▸ **PROMPT**:
Repeat exactly the lines from the start of the records below through the line that contains "The annual PMSA", including both.

▸ **EXTRACTED INFORMATION**:
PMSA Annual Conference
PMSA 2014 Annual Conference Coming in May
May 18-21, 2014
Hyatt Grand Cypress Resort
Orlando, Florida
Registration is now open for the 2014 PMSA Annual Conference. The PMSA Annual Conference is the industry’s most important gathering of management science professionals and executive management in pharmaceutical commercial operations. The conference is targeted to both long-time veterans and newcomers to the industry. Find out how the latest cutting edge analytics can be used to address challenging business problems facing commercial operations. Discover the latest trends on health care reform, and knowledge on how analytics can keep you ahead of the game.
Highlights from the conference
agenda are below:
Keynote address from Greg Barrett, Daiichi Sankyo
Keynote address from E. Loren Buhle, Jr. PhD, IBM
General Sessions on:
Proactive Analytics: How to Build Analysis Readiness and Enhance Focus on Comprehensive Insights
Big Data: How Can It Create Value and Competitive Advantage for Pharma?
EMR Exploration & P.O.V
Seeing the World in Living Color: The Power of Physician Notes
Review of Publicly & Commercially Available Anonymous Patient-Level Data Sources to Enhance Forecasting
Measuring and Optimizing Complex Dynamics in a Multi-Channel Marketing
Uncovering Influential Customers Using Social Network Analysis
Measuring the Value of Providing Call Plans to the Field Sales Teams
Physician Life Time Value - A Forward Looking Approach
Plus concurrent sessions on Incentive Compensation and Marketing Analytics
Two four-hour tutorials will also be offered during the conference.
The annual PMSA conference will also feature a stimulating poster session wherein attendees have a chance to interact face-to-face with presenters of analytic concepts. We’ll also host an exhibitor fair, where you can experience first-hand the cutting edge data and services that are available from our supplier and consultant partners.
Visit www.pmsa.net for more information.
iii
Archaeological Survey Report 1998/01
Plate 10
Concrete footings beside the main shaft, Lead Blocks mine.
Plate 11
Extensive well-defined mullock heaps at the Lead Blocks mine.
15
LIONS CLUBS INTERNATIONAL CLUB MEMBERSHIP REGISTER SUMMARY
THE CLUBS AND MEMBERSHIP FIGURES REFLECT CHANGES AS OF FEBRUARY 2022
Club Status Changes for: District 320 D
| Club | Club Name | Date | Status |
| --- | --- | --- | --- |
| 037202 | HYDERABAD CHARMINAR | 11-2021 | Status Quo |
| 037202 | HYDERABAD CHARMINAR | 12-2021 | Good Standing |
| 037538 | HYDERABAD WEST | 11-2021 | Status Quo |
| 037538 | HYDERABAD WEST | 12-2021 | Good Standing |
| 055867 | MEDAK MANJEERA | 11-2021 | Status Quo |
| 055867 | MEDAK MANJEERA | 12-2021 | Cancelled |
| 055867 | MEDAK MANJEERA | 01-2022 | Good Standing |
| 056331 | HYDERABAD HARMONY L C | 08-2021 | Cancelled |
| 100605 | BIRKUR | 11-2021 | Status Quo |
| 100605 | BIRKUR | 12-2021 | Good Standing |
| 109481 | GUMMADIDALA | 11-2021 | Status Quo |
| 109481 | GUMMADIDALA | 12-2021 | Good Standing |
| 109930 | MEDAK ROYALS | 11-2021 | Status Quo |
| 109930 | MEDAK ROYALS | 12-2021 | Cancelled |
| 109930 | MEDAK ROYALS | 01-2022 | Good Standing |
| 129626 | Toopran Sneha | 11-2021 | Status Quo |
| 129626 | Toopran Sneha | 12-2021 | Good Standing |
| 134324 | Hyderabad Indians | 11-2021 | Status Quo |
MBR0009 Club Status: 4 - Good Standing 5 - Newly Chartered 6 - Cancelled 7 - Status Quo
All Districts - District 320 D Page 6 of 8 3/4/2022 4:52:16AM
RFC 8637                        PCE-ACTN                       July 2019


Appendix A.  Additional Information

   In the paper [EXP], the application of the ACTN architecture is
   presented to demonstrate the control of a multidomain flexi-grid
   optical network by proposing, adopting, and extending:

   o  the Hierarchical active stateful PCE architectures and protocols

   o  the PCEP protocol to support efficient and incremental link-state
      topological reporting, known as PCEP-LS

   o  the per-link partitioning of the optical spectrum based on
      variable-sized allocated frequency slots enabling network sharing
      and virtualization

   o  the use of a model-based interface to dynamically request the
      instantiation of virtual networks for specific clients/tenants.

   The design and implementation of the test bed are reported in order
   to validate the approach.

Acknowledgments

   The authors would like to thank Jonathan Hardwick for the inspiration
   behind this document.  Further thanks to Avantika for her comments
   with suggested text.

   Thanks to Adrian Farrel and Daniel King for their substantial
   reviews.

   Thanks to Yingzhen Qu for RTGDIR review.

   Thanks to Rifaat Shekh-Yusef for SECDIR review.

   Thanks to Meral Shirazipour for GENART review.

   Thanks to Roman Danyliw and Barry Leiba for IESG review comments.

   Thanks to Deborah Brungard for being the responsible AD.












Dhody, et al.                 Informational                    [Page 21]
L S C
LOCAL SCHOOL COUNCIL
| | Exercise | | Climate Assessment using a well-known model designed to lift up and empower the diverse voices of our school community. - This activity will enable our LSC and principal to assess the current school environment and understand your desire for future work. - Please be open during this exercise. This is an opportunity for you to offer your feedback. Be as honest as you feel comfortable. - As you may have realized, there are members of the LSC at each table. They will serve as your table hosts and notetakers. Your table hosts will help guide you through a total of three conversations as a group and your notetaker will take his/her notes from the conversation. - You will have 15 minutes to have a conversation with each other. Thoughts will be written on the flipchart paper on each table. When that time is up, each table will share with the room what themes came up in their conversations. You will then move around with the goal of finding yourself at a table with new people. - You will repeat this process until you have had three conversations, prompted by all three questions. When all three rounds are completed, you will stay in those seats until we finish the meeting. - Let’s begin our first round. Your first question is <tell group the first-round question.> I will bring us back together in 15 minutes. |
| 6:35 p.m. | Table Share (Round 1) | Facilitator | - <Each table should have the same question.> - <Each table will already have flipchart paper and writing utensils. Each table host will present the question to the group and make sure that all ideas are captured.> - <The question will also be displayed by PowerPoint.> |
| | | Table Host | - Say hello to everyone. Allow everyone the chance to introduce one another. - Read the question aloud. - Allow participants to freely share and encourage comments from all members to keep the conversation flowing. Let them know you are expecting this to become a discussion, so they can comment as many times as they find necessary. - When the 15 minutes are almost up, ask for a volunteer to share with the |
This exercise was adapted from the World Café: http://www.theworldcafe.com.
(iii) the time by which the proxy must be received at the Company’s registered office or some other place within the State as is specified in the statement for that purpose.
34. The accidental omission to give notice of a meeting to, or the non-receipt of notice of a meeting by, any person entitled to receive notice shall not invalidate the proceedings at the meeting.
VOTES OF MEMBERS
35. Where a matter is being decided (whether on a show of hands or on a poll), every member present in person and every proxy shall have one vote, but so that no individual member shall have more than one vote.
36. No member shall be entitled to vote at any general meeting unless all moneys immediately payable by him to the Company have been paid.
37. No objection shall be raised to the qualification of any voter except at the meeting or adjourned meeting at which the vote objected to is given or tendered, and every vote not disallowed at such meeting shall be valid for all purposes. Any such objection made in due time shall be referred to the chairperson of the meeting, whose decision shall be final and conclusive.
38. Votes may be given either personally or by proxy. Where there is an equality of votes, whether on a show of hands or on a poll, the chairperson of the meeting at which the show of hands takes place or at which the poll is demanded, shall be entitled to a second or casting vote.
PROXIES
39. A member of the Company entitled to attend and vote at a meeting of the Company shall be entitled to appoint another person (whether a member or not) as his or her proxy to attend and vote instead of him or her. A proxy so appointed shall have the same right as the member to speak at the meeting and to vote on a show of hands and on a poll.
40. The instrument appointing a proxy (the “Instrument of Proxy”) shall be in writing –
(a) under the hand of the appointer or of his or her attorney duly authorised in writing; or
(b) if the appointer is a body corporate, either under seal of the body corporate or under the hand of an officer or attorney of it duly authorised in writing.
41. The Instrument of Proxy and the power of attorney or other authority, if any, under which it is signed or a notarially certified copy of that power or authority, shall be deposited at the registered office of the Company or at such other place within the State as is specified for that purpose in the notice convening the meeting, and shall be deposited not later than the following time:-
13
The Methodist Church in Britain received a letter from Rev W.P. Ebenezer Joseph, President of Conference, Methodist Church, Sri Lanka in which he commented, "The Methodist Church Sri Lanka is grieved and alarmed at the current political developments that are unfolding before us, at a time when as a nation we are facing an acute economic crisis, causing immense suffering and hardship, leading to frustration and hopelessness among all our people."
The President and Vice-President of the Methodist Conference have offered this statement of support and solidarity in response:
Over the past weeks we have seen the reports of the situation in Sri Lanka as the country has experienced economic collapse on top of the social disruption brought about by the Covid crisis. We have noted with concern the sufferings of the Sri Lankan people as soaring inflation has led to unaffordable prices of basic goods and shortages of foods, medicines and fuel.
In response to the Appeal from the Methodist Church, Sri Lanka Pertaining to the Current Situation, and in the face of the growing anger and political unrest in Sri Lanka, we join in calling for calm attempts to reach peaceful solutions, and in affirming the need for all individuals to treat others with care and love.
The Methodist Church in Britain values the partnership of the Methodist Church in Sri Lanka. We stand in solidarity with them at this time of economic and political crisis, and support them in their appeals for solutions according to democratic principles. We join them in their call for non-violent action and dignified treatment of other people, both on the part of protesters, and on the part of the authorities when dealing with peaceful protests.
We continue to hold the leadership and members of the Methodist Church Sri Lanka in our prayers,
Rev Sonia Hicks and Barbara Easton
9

▸ **SOLUTION**:
PMSA Annual Conference
PMSA 2014 Annual Conference Coming in May
May 18-21, 2014
Hyatt Grand Cypress Resort
Orlando, Florida
Registration is now open for the 2014 PMSA Annual Conference. The PMSA Annual Conference is the industry’s most important gathering of management science professionals and executive management in pharmaceutical commercial operations. The conference is targeted to both long-time veterans and newcomers to the industry. Find out how the latest cutting edge analytics can be used to address challenging business problems facing commercial operations. Discover the latest trends on health care reform, and knowledge on how analytics can keep you ahead of the game.
Highlights from the conference
agenda are below:
Keynote address from Greg Barrett, Daiichi Sankyo
Keynote address from E. Loren Buhle, Jr. PhD, IBM
General Sessions on:
Proactive Analytics: How to Build Analysis Readiness and Enhance Focus on Comprehensive Insights
Big Data: How Can It Create Value and Competitive Advantage for Pharma?
EMR Exploration & P.O.V
Seeing the World in Living Color: The Power of Physician Notes
Review of Publicly & Commercially Available Anonymous Patient-Level Data Sources to Enhance Forecasting
Measuring and Optimizing Complex Dynamics in a Multi-Channel Marketing
Uncovering Influential Customers Using Social Network Analysis
Measuring the Value of Providing Call Plans to the Field Sales Teams
Physician Life Time Value - A Forward Looking Approach
Plus concurrent sessions on Incentive Compensation and Marketing Analytics
Two four-hour tutorials will also be offered during the conference.
The annual PMSA conference will also feature a stimulating poster session wherein attendees have a chance to interact face-to-face with presenters of analytic concepts. We’ll also host an exhibitor fair, where you can experience first-hand the cutting edge data and services that are available from our supplier and consultant partners.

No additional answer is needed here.